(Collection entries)
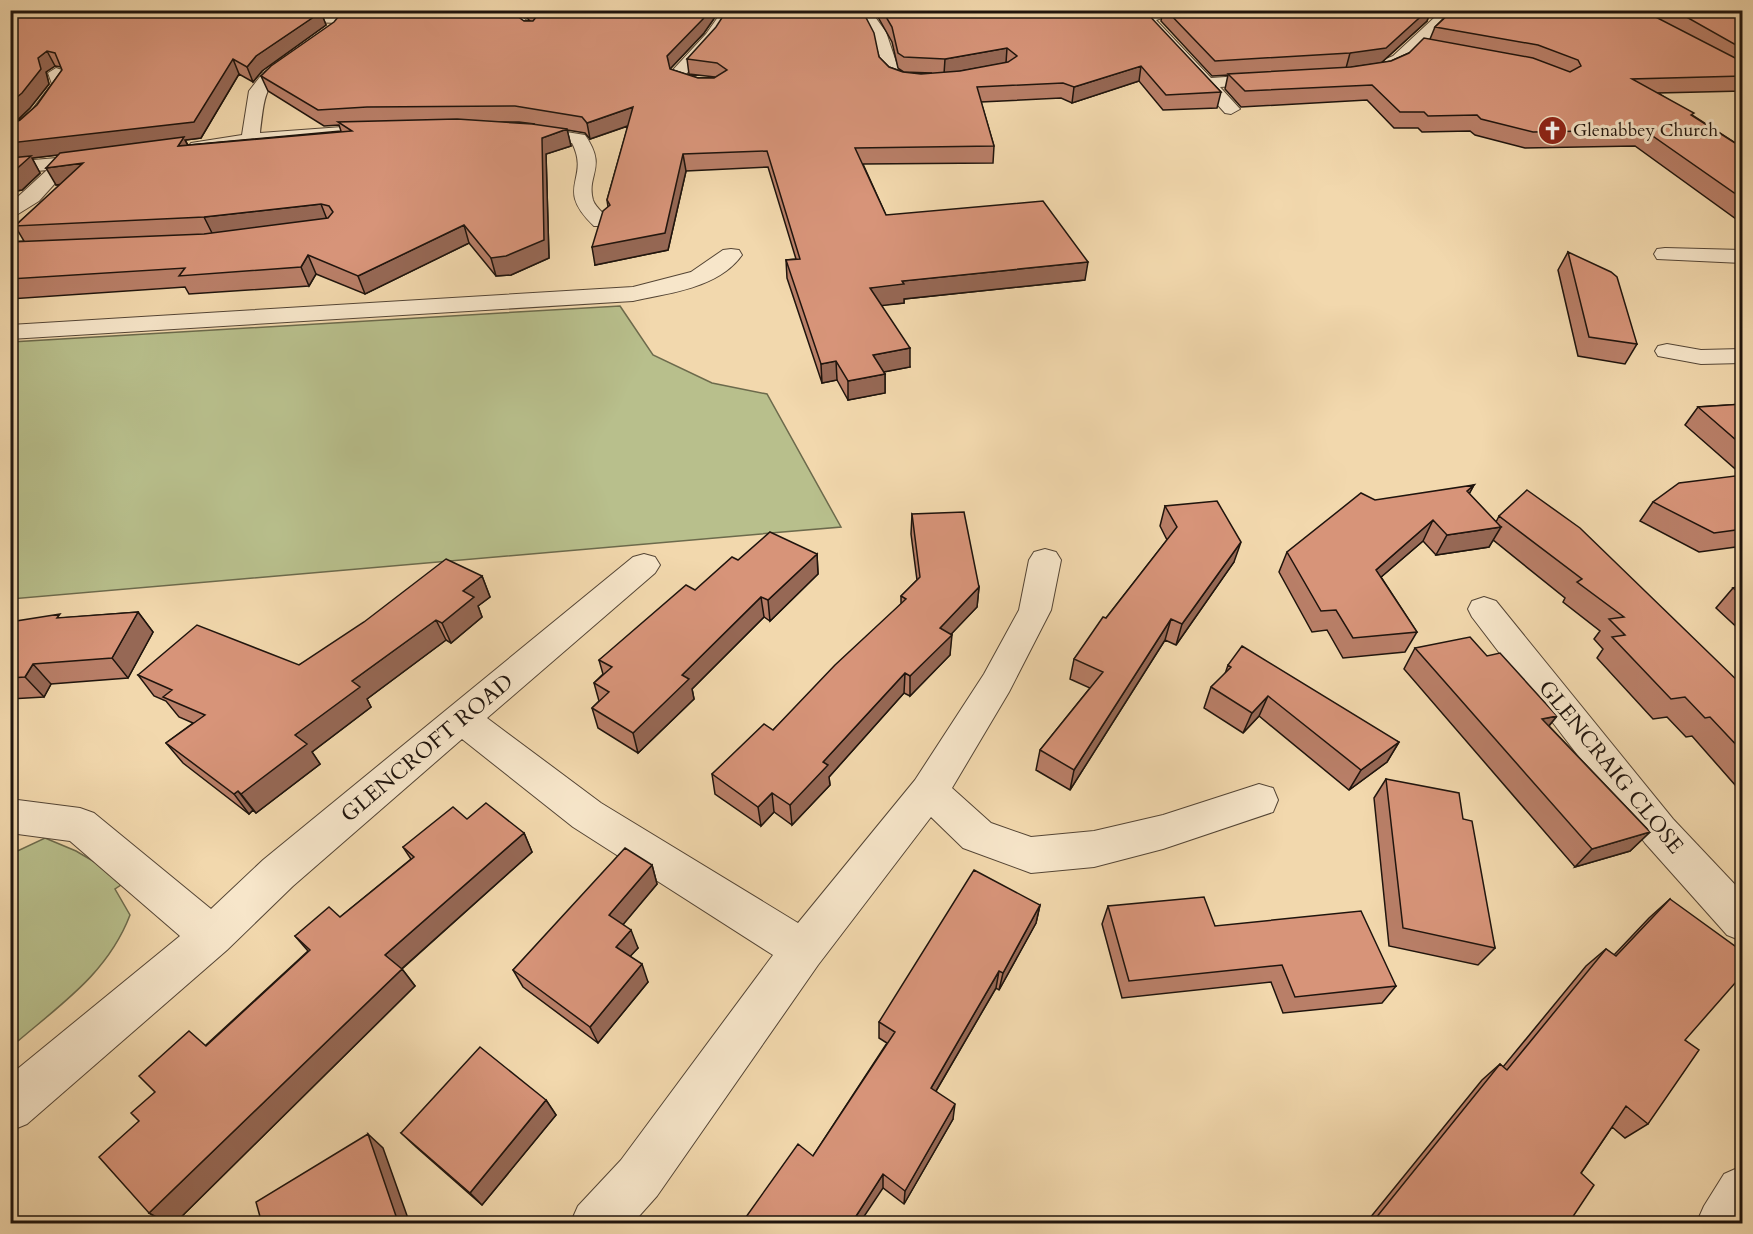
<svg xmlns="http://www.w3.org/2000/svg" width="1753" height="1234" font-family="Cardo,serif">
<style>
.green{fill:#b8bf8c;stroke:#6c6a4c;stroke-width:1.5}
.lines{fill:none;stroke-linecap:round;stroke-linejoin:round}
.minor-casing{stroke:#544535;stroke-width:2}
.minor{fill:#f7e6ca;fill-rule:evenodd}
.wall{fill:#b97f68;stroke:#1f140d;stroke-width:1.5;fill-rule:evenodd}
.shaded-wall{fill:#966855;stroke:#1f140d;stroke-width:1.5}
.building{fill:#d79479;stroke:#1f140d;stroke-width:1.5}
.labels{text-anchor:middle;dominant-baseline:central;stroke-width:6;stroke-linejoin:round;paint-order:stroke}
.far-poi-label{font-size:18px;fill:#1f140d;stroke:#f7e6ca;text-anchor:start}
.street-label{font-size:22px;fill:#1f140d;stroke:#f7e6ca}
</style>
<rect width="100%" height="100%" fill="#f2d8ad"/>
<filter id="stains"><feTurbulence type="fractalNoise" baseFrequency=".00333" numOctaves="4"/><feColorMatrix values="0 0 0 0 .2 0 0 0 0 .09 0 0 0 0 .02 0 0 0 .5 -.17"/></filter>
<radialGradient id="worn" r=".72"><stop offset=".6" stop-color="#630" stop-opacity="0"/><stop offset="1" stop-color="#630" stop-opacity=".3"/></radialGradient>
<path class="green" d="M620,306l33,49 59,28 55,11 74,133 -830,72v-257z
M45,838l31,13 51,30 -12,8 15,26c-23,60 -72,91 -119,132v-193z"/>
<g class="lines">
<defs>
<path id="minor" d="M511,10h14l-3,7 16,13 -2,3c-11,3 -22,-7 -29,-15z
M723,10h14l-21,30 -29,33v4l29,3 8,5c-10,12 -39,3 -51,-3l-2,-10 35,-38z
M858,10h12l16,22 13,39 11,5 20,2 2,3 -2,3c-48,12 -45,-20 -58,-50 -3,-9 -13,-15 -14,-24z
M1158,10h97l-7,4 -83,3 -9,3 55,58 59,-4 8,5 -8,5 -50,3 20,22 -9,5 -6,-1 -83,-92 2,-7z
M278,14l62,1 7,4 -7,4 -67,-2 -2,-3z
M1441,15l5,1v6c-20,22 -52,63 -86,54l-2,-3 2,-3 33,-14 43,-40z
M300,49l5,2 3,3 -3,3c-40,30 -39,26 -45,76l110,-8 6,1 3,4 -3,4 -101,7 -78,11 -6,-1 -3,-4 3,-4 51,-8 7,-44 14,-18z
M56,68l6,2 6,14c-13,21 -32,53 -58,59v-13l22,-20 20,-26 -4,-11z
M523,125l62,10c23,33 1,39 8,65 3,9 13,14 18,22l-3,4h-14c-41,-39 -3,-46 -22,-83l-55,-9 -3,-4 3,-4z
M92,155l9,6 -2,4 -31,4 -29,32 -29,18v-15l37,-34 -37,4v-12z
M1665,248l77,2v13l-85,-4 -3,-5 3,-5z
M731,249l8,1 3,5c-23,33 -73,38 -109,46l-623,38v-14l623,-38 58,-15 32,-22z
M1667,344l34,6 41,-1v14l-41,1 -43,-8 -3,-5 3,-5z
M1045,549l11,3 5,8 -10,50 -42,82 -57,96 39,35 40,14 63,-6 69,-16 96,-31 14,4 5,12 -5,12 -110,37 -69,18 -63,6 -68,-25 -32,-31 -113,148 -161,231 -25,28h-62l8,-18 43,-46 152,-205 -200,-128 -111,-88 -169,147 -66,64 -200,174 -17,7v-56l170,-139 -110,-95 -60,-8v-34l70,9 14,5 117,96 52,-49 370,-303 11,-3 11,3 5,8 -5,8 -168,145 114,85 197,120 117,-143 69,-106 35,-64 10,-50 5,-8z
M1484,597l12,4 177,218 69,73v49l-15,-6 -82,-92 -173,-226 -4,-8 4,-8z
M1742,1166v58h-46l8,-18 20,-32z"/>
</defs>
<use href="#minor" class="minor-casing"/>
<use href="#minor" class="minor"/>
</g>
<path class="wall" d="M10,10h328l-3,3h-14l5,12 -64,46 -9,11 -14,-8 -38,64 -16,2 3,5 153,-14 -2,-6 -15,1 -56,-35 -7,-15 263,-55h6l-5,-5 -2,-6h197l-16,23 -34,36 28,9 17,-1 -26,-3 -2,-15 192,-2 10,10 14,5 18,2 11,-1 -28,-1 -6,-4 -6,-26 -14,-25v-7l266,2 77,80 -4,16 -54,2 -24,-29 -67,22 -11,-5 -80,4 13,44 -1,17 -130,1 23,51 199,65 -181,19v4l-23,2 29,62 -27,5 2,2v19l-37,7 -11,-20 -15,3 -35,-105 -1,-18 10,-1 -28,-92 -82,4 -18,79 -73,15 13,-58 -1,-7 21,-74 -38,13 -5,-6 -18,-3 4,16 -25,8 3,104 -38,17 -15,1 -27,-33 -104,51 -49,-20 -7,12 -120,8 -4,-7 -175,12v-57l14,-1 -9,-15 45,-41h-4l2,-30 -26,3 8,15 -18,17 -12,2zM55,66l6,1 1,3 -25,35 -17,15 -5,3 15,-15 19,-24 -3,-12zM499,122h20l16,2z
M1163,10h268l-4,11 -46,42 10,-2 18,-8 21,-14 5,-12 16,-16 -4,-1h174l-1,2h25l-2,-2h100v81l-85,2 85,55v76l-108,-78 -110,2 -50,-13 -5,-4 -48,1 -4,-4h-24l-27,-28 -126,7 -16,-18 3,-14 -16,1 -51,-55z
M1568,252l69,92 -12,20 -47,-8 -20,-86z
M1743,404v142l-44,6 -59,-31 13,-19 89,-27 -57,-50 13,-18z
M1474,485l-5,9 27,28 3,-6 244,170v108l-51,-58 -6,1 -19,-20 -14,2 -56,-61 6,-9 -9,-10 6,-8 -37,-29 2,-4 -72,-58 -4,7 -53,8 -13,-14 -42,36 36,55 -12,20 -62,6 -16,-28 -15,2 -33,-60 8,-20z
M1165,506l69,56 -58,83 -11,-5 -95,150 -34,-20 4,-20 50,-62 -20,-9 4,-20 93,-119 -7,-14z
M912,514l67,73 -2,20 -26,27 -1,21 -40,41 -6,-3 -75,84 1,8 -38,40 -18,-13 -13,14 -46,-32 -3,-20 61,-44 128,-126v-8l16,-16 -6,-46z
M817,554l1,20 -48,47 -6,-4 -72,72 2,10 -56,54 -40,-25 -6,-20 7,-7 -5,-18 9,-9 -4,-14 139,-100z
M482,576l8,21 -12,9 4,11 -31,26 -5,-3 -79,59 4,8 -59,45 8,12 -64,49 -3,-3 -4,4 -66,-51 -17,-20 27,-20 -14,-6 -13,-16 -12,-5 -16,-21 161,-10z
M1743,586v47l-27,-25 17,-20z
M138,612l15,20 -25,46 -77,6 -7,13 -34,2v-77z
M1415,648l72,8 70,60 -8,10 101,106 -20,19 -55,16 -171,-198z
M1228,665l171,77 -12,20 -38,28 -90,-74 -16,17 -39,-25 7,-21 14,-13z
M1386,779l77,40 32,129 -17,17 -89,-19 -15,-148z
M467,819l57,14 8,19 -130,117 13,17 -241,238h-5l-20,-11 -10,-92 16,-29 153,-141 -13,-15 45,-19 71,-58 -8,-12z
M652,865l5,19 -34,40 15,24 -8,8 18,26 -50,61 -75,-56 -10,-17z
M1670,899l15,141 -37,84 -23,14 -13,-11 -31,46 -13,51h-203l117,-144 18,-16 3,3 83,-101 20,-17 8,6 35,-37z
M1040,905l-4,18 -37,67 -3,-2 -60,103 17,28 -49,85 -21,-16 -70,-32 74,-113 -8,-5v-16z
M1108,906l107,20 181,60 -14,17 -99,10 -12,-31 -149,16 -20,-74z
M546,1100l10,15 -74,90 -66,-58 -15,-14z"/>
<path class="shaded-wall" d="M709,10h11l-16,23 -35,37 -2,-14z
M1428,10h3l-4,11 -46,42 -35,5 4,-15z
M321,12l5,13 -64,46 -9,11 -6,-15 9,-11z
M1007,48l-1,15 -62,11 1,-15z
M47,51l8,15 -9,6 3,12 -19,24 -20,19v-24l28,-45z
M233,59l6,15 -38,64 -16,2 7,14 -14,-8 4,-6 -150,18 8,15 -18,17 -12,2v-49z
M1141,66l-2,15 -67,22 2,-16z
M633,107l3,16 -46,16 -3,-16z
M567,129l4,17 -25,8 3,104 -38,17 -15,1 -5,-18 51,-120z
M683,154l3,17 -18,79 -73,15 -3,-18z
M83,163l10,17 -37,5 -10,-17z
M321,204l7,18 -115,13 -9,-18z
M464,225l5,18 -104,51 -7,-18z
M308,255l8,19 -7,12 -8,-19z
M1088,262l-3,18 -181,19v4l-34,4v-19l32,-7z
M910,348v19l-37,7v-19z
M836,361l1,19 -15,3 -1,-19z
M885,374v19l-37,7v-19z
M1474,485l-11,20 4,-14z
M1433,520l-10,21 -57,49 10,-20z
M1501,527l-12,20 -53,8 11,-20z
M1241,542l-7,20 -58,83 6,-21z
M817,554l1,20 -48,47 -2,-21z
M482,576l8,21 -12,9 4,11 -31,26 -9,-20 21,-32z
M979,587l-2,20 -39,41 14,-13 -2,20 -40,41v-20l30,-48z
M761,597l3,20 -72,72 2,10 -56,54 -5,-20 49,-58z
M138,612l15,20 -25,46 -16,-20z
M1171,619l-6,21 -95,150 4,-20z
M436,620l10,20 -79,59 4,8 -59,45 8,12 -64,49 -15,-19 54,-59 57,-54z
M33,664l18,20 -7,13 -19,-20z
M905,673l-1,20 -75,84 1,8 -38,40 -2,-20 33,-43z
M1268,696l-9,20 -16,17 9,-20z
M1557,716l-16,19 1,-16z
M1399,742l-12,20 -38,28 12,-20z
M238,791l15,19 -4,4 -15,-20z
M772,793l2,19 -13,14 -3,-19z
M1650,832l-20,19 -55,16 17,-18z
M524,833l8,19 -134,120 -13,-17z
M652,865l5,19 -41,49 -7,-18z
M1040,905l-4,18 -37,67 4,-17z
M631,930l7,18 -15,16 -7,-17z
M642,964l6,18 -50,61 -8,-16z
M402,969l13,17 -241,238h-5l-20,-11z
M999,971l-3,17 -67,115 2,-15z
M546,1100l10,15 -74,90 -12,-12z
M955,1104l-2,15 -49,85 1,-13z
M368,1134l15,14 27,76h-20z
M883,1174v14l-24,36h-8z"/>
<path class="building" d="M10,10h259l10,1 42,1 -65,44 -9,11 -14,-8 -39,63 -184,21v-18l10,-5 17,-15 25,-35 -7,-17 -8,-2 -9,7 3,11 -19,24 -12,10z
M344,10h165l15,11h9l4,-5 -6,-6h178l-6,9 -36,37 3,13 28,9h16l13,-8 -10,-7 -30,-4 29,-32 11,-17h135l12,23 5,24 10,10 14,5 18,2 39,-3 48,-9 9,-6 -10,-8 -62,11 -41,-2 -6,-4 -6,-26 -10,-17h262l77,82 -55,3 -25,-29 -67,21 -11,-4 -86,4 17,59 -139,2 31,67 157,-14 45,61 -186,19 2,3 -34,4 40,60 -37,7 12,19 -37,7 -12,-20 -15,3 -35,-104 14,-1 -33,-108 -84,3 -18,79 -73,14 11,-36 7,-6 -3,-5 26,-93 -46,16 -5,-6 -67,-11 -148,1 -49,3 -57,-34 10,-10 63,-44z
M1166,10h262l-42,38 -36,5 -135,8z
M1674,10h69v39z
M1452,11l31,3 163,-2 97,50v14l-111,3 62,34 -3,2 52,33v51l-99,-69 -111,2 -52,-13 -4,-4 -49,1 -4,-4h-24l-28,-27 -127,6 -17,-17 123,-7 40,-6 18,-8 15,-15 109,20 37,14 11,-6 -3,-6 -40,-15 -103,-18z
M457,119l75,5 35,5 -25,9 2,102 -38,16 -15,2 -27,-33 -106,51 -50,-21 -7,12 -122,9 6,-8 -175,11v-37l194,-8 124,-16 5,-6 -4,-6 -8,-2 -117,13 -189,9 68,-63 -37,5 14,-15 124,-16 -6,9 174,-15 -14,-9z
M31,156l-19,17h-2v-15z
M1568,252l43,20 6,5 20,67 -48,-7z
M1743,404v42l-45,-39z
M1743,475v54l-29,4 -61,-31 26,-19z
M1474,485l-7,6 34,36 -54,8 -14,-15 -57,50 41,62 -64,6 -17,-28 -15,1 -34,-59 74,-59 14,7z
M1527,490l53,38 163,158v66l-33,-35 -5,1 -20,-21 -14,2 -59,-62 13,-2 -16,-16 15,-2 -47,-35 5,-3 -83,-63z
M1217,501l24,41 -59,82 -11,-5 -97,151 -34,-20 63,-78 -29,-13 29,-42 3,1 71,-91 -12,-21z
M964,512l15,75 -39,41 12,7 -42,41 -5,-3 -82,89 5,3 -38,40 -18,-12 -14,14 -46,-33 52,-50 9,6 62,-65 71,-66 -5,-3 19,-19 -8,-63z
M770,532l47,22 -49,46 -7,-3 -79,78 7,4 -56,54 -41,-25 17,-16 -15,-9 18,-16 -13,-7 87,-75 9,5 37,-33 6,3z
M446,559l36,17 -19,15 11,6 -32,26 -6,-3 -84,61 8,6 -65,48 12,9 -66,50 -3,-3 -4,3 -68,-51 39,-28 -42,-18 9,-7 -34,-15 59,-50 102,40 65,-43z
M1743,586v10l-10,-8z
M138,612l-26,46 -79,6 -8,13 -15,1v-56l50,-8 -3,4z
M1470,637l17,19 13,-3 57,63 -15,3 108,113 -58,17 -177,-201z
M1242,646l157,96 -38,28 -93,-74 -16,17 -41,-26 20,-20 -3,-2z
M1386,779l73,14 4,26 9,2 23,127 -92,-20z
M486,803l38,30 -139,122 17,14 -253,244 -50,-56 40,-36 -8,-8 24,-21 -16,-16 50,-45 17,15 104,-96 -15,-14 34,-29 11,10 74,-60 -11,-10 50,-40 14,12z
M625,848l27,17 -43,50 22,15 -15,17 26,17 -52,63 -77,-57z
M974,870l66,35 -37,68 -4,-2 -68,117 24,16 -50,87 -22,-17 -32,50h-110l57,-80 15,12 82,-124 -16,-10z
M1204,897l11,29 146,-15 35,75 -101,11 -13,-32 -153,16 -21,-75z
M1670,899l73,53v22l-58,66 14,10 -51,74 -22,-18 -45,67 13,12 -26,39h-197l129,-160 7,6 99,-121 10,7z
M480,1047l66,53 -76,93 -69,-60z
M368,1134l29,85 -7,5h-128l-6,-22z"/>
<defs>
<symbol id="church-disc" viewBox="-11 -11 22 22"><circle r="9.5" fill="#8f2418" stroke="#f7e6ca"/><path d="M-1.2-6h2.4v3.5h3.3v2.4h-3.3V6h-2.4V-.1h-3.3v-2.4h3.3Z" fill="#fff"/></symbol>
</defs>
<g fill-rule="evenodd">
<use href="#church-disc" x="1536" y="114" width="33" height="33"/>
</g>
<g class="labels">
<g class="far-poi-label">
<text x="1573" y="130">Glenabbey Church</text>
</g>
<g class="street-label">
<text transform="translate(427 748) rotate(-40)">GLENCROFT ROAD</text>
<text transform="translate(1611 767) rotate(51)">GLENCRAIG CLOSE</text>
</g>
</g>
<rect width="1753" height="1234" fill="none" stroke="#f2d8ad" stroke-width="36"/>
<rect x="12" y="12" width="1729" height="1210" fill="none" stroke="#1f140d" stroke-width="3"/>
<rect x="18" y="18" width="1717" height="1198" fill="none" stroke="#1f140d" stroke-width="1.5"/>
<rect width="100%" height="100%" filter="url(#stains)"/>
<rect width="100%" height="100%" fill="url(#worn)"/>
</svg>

* _INSTRUCTIONS FOR THE TASK_: Copy out each line of the records that holds the string "lines".

* _RESULT FOR THIS EXERCISE_:
.lines{fill:none;stroke-linecap:round;stroke-linejoin:round}
<g class="lines">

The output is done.